### WORK TO DO
Turn every line of the items below into a JSON list of strings, one string per line, with blank lines left out.

(Dataset items)

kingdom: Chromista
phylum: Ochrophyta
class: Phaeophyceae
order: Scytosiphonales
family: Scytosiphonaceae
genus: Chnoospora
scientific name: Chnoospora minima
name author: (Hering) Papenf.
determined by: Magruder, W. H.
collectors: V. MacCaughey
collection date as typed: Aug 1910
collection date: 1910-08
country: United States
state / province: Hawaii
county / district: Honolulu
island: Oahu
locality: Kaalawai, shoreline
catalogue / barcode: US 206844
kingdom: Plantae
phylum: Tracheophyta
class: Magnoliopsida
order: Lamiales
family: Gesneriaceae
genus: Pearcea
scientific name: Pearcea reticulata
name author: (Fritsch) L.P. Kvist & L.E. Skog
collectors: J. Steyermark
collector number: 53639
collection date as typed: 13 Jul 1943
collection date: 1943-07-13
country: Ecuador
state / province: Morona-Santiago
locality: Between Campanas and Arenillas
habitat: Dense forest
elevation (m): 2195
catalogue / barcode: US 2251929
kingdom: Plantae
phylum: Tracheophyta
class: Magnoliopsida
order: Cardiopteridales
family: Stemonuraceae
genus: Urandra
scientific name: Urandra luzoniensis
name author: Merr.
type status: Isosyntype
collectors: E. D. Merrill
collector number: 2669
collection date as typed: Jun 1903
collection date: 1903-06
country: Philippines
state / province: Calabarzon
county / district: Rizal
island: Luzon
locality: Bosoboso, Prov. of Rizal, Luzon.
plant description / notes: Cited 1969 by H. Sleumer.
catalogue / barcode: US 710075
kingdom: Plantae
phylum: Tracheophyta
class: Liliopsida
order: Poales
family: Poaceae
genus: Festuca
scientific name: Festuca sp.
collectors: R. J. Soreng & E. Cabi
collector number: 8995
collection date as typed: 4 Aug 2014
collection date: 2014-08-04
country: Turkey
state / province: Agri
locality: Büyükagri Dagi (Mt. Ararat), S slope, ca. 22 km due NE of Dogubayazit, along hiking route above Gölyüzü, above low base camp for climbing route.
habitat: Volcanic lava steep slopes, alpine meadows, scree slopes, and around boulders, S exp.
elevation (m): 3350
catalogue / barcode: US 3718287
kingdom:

### RESULT OF THE EXERCISE
[
  "kingdom: Chromista",
  "phylum: Ochrophyta",
  "class: Phaeophyceae",
  "order: Scytosiphonales",
  "family: Scytosiphonaceae",
  "genus: Chnoospora",
  "scientific name: Chnoospora minima",
  "name author: (Hering) Papenf.",
  "determined by: Magruder, W. H.",
  "collectors: V. MacCaughey",
  "collection date as typed: Aug 1910",
  "collection date: 1910-08",
  "country: United States",
  "state / province: Hawaii",
  "county / district: Honolulu",
  "island: Oahu",
  "locality: Kaalawai, shoreline",
  "catalogue / barcode: US 206844",
  "kingdom: Plantae",
  "phylum: Tracheophyta",
  "class: Magnoliopsida",
  "order: Lamiales",
  "family: Gesneriaceae",
  "genus: Pearcea",
  "scientific name: Pearcea reticulata",
  "name author: (Fritsch) L.P. Kvist & L.E. Skog",
  "collectors: J. Steyermark",
  "collector number: 53639",
  "collection date as typed: 13 Jul 1943",
  "collection date: 1943-07-13",
  "country: Ecuador",
  "state / province: Morona-Santiago",
  "locality: Between Campanas and Arenillas",
  "habitat: Dense forest",
  "elevation (m): 2195",
  "catalogue / barcode: US 2251929",
  "kingdom: Plantae",
  "phylum: Tracheophyta",
  "class: Magnoliopsida",
  "order: Cardiopteridales",
  "family: Stemonuraceae",
  "genus: Urandra",
  "scientific name: Urandra luzoniensis",
  "name author: Merr.",
  "type status: Isosyntype",
  "collectors: E. D. Merrill",
  "collector number: 2669",
  "collection date as typed: Jun 1903",
  "collection date: 1903-06",
  "country: Philippines",
  "state / province: Calabarzon",
  "county / district: Rizal",
  "island: Luzon",
  "locality: Bosoboso, Prov. of Rizal, Luzon.",
  "plant description / notes: Cited 1969 by H. Sleumer.",
  "catalogue / barcode: US 710075",
  "kingdom: Plantae",
  "phylum: Tracheophyta",
  "class: Liliopsida",
  "order: Poales",
  "family: Poaceae",
  "genus: Festuca",
  "scientific name: Festuca sp.",
  "collectors: R. J. Soreng & E. Cabi",
  "collector number: 8995",
  "collection date as typed: 4 Aug 2014",
  "collection date: 2014-08-04",
  "country: Turkey",
  "state / province: Agri",
  "locality: Büyükagri Dagi (Mt. Ararat), S slope, ca. 22 km due NE of Dogubayazit, along hiking route above Gölyüzü, above low base camp for climbing route.",
  "habitat: Volcanic lava steep slopes, alpine meadows, scree slopes, and around boulders, S exp.",
  "elevation (m): 3350",
  "catalogue / barcode: US 3718287",
  "kingdom:"
]